------ Data for analysis ------

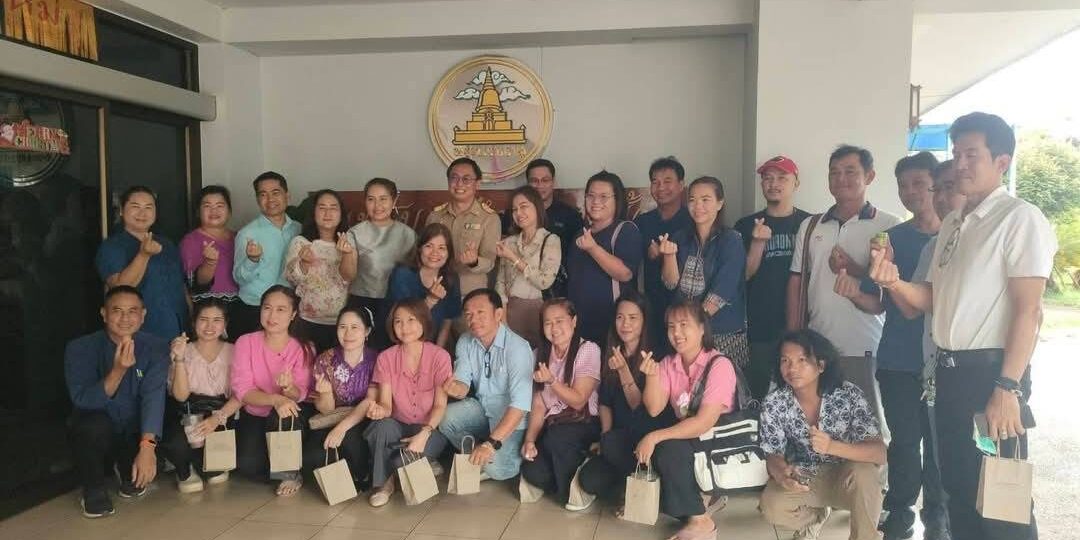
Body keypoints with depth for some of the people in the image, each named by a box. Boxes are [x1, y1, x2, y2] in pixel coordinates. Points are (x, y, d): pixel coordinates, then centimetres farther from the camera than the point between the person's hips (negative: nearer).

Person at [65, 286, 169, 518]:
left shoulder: (156, 348, -12)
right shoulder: (80, 348, -14)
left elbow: (154, 396, -24)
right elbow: (83, 401, -24)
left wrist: (147, 446, -38)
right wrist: (118, 371, -41)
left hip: (136, 431, 2)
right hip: (95, 433, -2)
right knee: (94, 424, -34)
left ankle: (129, 474, 12)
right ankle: (93, 489, -5)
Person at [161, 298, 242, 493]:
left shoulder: (232, 352, 5)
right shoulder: (183, 351, 5)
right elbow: (180, 395, -8)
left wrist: (218, 418, -22)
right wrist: (179, 359, -19)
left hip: (221, 413, 0)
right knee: (174, 443, -32)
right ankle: (185, 471, 7)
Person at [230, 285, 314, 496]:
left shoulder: (304, 349, -10)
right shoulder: (246, 342, -8)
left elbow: (299, 395, -15)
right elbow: (241, 389, -17)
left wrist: (289, 387, -40)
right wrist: (275, 399, -35)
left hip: (289, 419, 0)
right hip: (254, 417, 1)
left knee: (283, 413, -35)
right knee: (247, 465, -24)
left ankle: (289, 469, -11)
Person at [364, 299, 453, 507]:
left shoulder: (439, 356, -9)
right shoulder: (386, 358, -2)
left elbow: (440, 405, -11)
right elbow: (386, 405, -7)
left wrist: (424, 434, -27)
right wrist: (379, 410, -32)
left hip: (431, 428, -3)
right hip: (399, 426, 3)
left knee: (402, 461, -31)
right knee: (382, 426, -33)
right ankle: (382, 483, -9)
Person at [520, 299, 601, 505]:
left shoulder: (588, 350, -6)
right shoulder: (540, 354, 9)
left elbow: (578, 401, -10)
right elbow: (538, 405, 6)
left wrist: (551, 381, -25)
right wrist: (530, 439, -9)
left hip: (584, 425, -4)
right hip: (552, 427, 4)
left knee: (556, 437, -35)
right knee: (532, 472, -23)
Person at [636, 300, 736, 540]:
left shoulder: (719, 365, -17)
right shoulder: (668, 364, 2)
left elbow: (705, 422, -24)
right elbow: (654, 409, -7)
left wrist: (655, 437, -27)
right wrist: (652, 376, -24)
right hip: (685, 437, 7)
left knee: (669, 450, -30)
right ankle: (697, 498, -3)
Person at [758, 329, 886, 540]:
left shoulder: (849, 395, -21)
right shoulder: (774, 402, -17)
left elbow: (880, 453, -26)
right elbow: (773, 455, -11)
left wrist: (832, 446, -44)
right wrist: (781, 474, -36)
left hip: (846, 477, -2)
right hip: (803, 478, 2)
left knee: (863, 472, -35)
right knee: (771, 507, -26)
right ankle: (817, 515, 10)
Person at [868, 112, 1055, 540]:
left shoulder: (1020, 219, -10)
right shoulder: (952, 223, 14)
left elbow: (1028, 310, -15)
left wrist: (1008, 388, -21)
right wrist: (895, 283, -6)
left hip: (991, 371, -8)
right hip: (950, 370, 8)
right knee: (958, 486, 16)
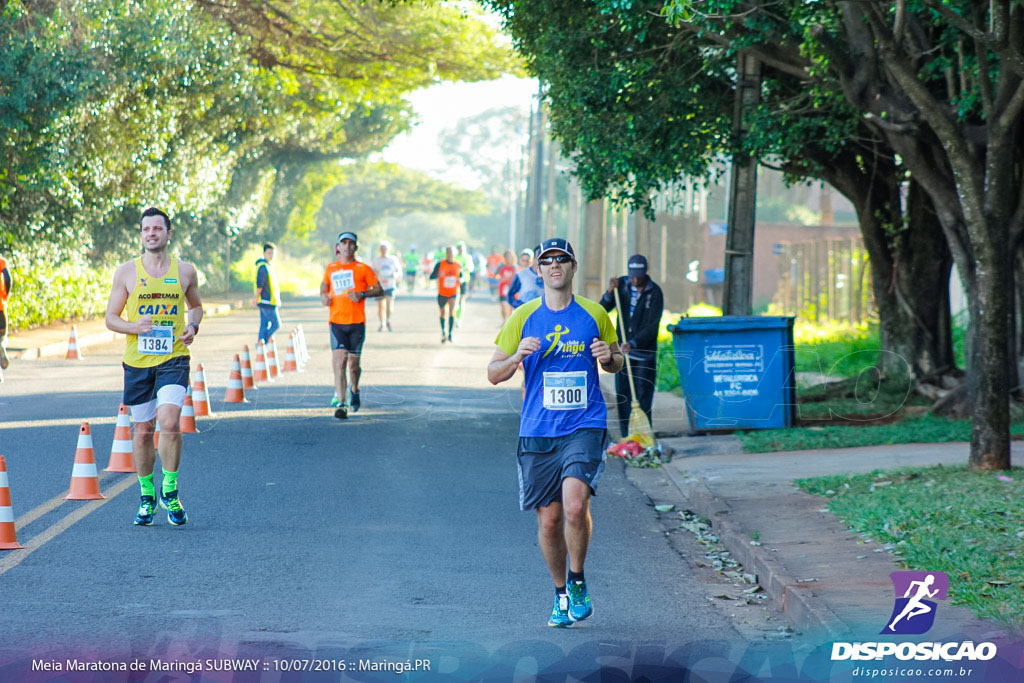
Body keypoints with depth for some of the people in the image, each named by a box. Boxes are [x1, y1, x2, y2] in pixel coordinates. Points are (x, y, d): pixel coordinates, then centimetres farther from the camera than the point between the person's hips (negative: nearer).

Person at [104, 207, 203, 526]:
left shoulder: (185, 271, 5)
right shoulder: (126, 272, 2)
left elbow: (196, 305, 22)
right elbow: (110, 318, 5)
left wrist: (192, 326, 1)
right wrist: (133, 327, -15)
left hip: (173, 359, -1)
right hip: (137, 360, 1)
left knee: (170, 422, -20)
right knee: (143, 430, 8)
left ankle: (169, 491, -3)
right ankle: (147, 496, 25)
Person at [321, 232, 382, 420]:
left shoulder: (363, 269, 3)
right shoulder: (330, 269, 11)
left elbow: (379, 290, 4)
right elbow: (324, 285, 28)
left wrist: (362, 294, -13)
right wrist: (323, 296, 7)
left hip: (357, 322, -1)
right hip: (336, 322, 1)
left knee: (353, 363, 6)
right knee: (339, 361, -13)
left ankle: (354, 390, 38)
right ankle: (341, 404, -17)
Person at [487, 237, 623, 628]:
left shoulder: (594, 314, 5)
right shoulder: (523, 317, 4)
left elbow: (615, 364, 18)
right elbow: (494, 374, 7)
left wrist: (609, 356, -6)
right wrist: (517, 356, -14)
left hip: (585, 426, -2)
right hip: (537, 432, 2)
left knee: (575, 504, -21)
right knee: (548, 518, 5)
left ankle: (577, 582, 3)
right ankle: (560, 595, 25)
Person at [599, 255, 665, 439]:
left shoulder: (655, 292, -10)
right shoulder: (621, 284, 2)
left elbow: (652, 326, -16)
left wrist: (634, 343, -28)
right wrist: (609, 292, -17)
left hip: (645, 353, -4)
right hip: (622, 349, 4)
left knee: (643, 398, -7)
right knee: (622, 396, 6)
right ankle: (626, 438, 12)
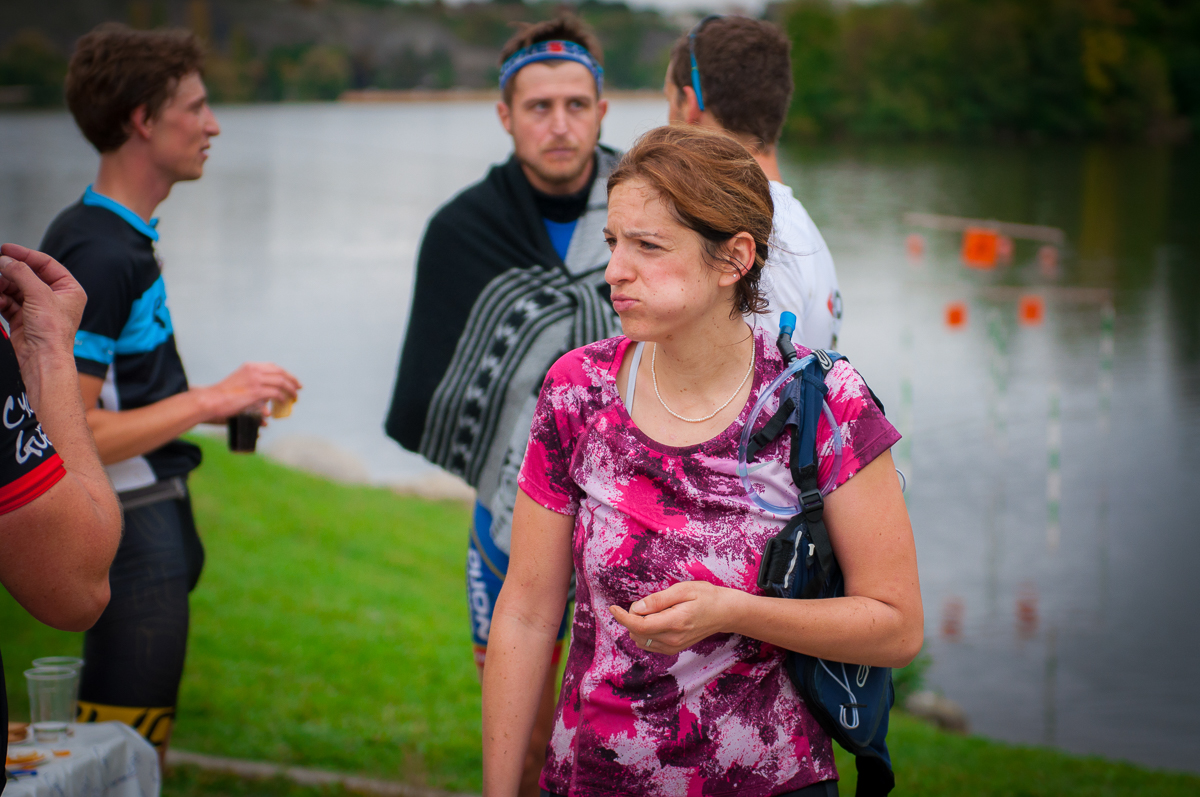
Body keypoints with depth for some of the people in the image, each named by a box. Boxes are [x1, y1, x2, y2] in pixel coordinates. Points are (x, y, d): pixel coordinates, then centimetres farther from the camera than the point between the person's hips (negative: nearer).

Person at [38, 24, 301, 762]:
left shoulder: (126, 237, 12)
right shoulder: (97, 253, -20)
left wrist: (218, 403, 12)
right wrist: (209, 400, -22)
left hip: (157, 511, 10)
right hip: (127, 522, -10)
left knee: (131, 735, 17)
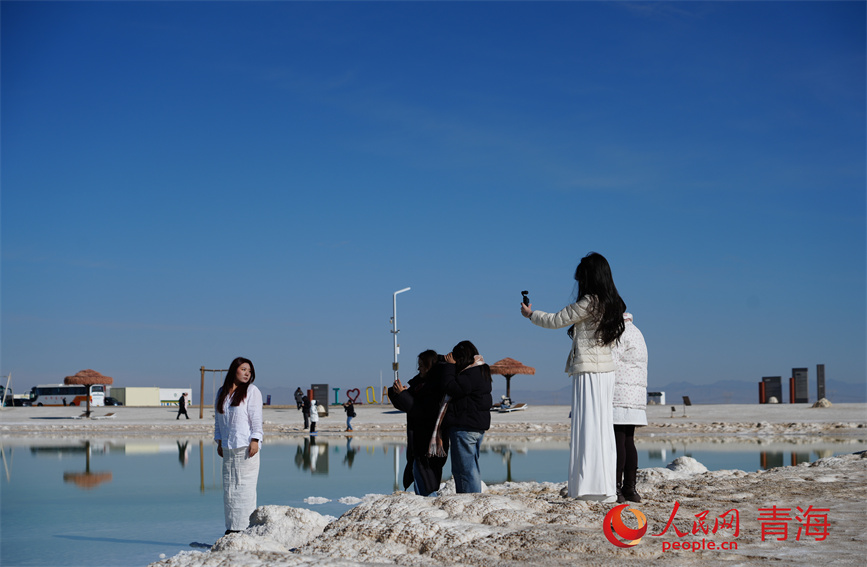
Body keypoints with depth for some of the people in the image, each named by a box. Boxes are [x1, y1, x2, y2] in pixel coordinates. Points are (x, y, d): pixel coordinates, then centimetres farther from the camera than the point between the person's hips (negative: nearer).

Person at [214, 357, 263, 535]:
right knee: (229, 487, 5)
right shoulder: (222, 393, 14)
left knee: (244, 486, -5)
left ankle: (245, 527, -2)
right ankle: (231, 528, 11)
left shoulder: (252, 391, 0)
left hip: (246, 446, -5)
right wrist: (219, 442, 13)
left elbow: (256, 418, -6)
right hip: (228, 447, 5)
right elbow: (218, 420, 19)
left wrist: (254, 441, -14)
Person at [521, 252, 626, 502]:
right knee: (602, 427, 9)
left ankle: (596, 487, -9)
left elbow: (557, 320, -3)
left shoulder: (589, 302, -12)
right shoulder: (611, 304, 12)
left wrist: (531, 314, 14)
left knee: (589, 427, -7)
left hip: (588, 371, -8)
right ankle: (606, 488, 10)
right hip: (606, 370, 8)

------

*Problem to work on*
Update these lines by replacing every "Person at" with "Figure at", leaving all else unchanged and the pictures out.

*Answer for the task*
Body keypoints with depth for some of the people in the image, each named by a box. Boxes are [x1, y1, x2, y2] in pixel coordinates. Points are (x, y, d): pixel coordinates, then centimetres farther from the camera than the point between the person's hips (negative: nearer).

Figure at [65, 286, 169, 518]:
left shoulder: (156, 348, -12)
right shoulder: (80, 348, -14)
left elbow: (154, 396, -24)
right elbow: (83, 401, -24)
left wrist: (147, 446, -38)
right wrist: (118, 371, -41)
left hip: (136, 431, 2)
right hip: (95, 433, -2)
right knee: (94, 424, -34)
left ankle: (129, 474, 12)
right ankle: (93, 489, -5)
Figure at [161, 298, 242, 493]:
left shoulder: (232, 352, 5)
right shoulder: (183, 351, 5)
right elbow: (180, 395, -8)
left wrist: (218, 418, -22)
right wrist: (179, 359, -19)
left hip: (221, 413, 0)
right knee: (174, 443, -32)
right ankle: (185, 471, 7)
Figure at [230, 285, 314, 496]:
left shoulder: (304, 349, -10)
right shoulder: (246, 342, -8)
left elbow: (299, 395, -15)
right elbow: (241, 389, -17)
left wrist: (289, 387, -40)
right wrist: (275, 399, -35)
left hip: (289, 419, 0)
right hip: (254, 417, 1)
left knee: (283, 413, -35)
right knee: (247, 465, -24)
left ankle: (289, 469, -11)
Figure at [364, 299, 453, 507]:
left shoulder: (439, 356, -9)
right shoulder: (386, 358, -2)
left elbow: (440, 405, -11)
right elbow: (386, 405, -7)
left wrist: (424, 434, -27)
right wrist: (379, 410, -32)
left hip: (431, 428, -3)
right hip: (399, 426, 3)
left knee: (402, 461, -31)
right knee: (382, 426, -33)
right ankle: (382, 483, -9)
Figure at [520, 299, 601, 505]:
left shoulder: (588, 350, -6)
right shoulder: (540, 354, 9)
left elbow: (578, 401, -10)
right elbow: (538, 405, 6)
left wrist: (551, 381, -25)
right wrist: (530, 439, -9)
left hip: (584, 425, -4)
right hip: (552, 427, 4)
left knee: (556, 437, -35)
right knee: (532, 472, -23)
Figure at [636, 300, 736, 540]:
left shoulder: (719, 365, -17)
right shoulder: (668, 364, 2)
left elbow: (705, 422, -24)
right elbow: (654, 409, -7)
left wrist: (655, 437, -27)
right wrist: (652, 376, -24)
right hip: (685, 437, 7)
left knee: (669, 450, -30)
right ankle: (697, 498, -3)
Figure at [758, 329, 886, 540]:
left shoulder: (849, 395, -21)
right shoulder: (774, 402, -17)
left elbow: (880, 453, -26)
right elbow: (773, 455, -11)
left wrist: (832, 446, -44)
right wrist: (781, 474, -36)
left hip: (846, 477, -2)
right hip: (803, 478, 2)
left knee: (863, 472, -35)
right knee: (771, 507, -26)
right ankle: (817, 515, 10)
Figure at [868, 112, 1055, 540]:
left shoulder: (1020, 219, -10)
right shoulder: (952, 223, 14)
left elbow: (1028, 310, -15)
left wrist: (1008, 388, -21)
right wrist: (895, 283, -6)
left hip: (991, 371, -8)
right hip: (950, 370, 8)
right knee: (958, 486, 16)
Body keypoints with depth for some of the people in the image, each named by a box. Boxes are [x1, y1, x2, y2] in pixel coordinates. Points are (x, y, d): pixel coordinates, then centimetres farther from the camera than the point between the person's hips (negative: nearer).

Figure at [104, 207, 203, 526]:
left shoulder: (185, 271, 5)
right shoulder: (126, 272, 2)
left elbow: (196, 305, 22)
right elbow: (110, 318, 5)
left wrist: (192, 326, 1)
right wrist: (133, 327, -15)
left hip: (173, 359, -1)
right hip: (137, 360, 1)
left knee: (170, 422, -20)
right knee: (143, 430, 8)
left ankle: (169, 491, -3)
right ankle: (147, 496, 25)
Figure at [321, 232, 382, 420]:
left shoulder: (363, 269, 3)
right shoulder: (330, 269, 11)
left elbow: (379, 290, 4)
right elbow: (324, 285, 28)
left wrist: (362, 294, -13)
right wrist: (323, 296, 7)
left hip: (357, 322, -1)
right hip: (336, 322, 1)
left knee: (353, 363, 6)
right knee: (339, 361, -13)
left ankle: (354, 390, 38)
right ankle: (341, 404, -17)
Figure at [487, 237, 623, 628]:
left shoulder: (594, 314, 5)
right shoulder: (523, 317, 4)
left elbow: (615, 364, 18)
right elbow: (494, 374, 7)
left wrist: (609, 356, -6)
right wrist: (517, 356, -14)
left hip: (585, 426, -2)
right hip: (537, 432, 2)
left knee: (575, 504, -21)
right knee: (548, 518, 5)
left ankle: (577, 582, 3)
right ankle: (560, 595, 25)
Figure at [599, 255, 665, 439]:
left shoulder: (655, 292, -10)
right shoulder: (621, 284, 2)
left elbow: (652, 326, -16)
left wrist: (634, 343, -28)
right wrist: (609, 292, -17)
left hip: (645, 353, -4)
right hip: (622, 349, 4)
left knee: (643, 398, -7)
right knee: (622, 396, 6)
right ankle: (626, 438, 12)
Body keypoints with depth for some of the people in the image, each named by a box. Boxes are [x1, y1, x2, y2] in pixel coordinates. Points are (x, y, d): pixel coordinates, then centimetres farther from the camera than the point between the person's hips (negative: nearer).

Figure at [38, 24, 301, 762]:
left shoulder: (126, 237, 12)
right shoulder: (97, 253, -20)
left wrist: (218, 403, 12)
right wrist: (209, 400, -22)
left hip: (157, 511, 10)
right hip: (127, 522, -10)
left knee: (131, 735, 17)
Body keypoints with depth for some of the people in the image, each named by a box. Boxes are [x1, y1, x2, y2] in pixel coordinates. Points are (x, y, d): pixel coordinates, then centimetres farther from the camera than the point between the person's hips (negative: nearer).

Figure at [214, 357, 263, 535]:
right knee: (229, 487, 5)
right shoulder: (222, 393, 14)
left knee: (244, 486, -5)
left ankle: (245, 527, -2)
right ankle: (231, 528, 11)
left shoulder: (252, 391, 0)
left hip: (246, 446, -5)
right wrist: (219, 442, 13)
left elbow: (256, 418, -6)
right hip: (228, 447, 5)
right elbow: (218, 420, 19)
left wrist: (254, 441, -14)
Figure at [521, 252, 626, 502]:
right knee: (602, 427, 9)
left ankle: (596, 487, -9)
left elbow: (557, 320, -3)
left shoulder: (589, 302, -12)
right shoulder: (611, 304, 12)
left wrist: (531, 314, 14)
left knee: (589, 427, -7)
left hip: (588, 371, -8)
right ankle: (606, 488, 10)
right hip: (606, 370, 8)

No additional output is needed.